Assigned task A: Name every person the passage on the transfer petition mentions by name.

Provided text:
+--
A Bench headed by Chief Justice of India Surya Kant said the petition raised “substantial questions of law”, but declined to intervene on the ground that elections were scheduled just days ahead.
“The transfer is an attempt to take over the executive machinery of the State by the Election Commission at the behest of the ruling dispensation of the Central government. The wholesale dismantling of administrative machinery on the eve of the Assembly elections is not a bona-fide exercise of power… Such actions create an administrative vacuum and violate the principle of federalism,” senior advocate Kalyan Bandhopadhyay and advocate Vivek Singh, for petitioner Anarka Kumar Nag, submitted.
They said the transfers, including that of the Principal Secretary (Home and Hill Affairs) were made even without consulting the State of West Bengal.
The petition said the Election Commission (EC) has made such “illegality and arbitrary” transfers in other poll-bound States in contravention of Article 324 of the Constitution and provisions of the Representation of the People Act.
+--
Assigned task B: In the entries below, copy out the lines from the one containing "accès direct à" through the one containing "France et l’Île Maurice.", including both.
+--
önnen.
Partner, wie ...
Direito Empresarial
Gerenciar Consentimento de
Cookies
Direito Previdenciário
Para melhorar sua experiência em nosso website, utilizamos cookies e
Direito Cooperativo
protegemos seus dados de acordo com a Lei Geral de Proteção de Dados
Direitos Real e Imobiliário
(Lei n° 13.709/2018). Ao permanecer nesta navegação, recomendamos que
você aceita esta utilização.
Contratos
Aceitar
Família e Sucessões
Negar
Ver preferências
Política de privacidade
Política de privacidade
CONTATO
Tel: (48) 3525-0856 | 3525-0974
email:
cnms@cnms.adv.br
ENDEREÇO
+--
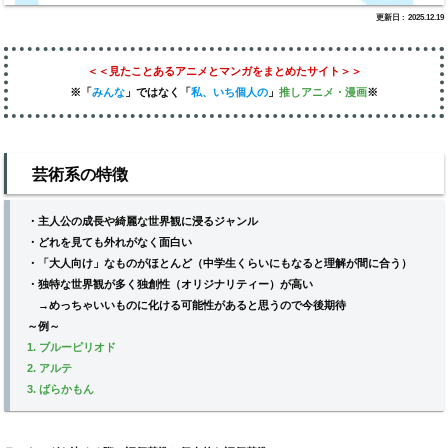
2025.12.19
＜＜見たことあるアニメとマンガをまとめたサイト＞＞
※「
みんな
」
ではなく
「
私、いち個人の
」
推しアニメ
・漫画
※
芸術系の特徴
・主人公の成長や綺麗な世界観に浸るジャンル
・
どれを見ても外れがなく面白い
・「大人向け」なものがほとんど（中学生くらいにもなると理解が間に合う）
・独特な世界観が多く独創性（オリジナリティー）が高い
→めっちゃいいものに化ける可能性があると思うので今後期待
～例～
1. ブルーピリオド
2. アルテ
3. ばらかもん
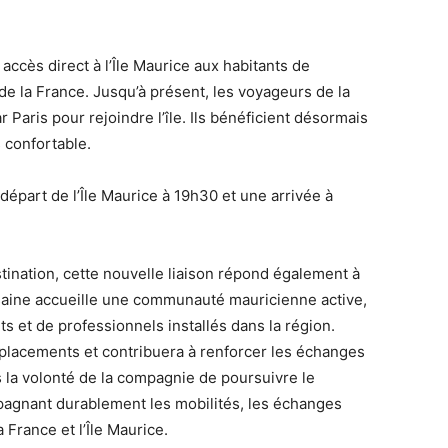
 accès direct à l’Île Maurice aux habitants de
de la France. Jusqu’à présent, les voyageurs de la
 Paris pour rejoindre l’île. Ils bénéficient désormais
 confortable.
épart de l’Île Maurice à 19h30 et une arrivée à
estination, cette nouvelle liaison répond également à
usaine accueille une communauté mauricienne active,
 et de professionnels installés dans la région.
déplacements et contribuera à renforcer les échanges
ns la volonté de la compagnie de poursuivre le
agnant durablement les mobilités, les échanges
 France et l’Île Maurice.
+--
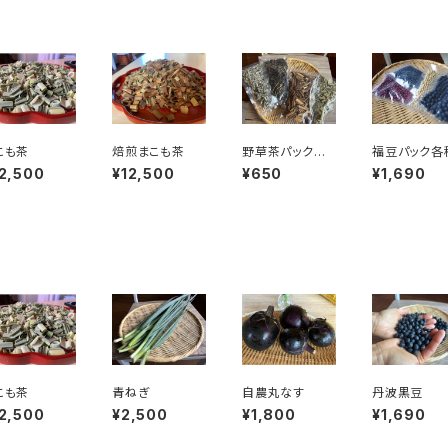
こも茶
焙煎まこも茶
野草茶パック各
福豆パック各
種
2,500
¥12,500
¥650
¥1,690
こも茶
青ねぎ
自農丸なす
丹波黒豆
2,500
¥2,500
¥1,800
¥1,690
+--
Answer space A: Surya Kant, Kalyan Bandhopadhyay, Vivek Singh, Anarka Kumar Nag

Answer space B:
 accès direct à l’Île Maurice aux habitants de
de la France. Jusqu’à présent, les voyageurs de la
 Paris pour rejoindre l’île. Ils bénéficient désormais
 confortable.
épart de l’Île Maurice à 19h30 et une arrivée à
estination, cette nouvelle liaison répond également à
usaine accueille une communauté mauricienne active,
 et de professionnels installés dans la région.
déplacements et contribuera à renforcer les échanges
ns la volonté de la compagnie de poursuivre le
agnant durablement les mobilités, les échanges
 France et l’Île Maurice.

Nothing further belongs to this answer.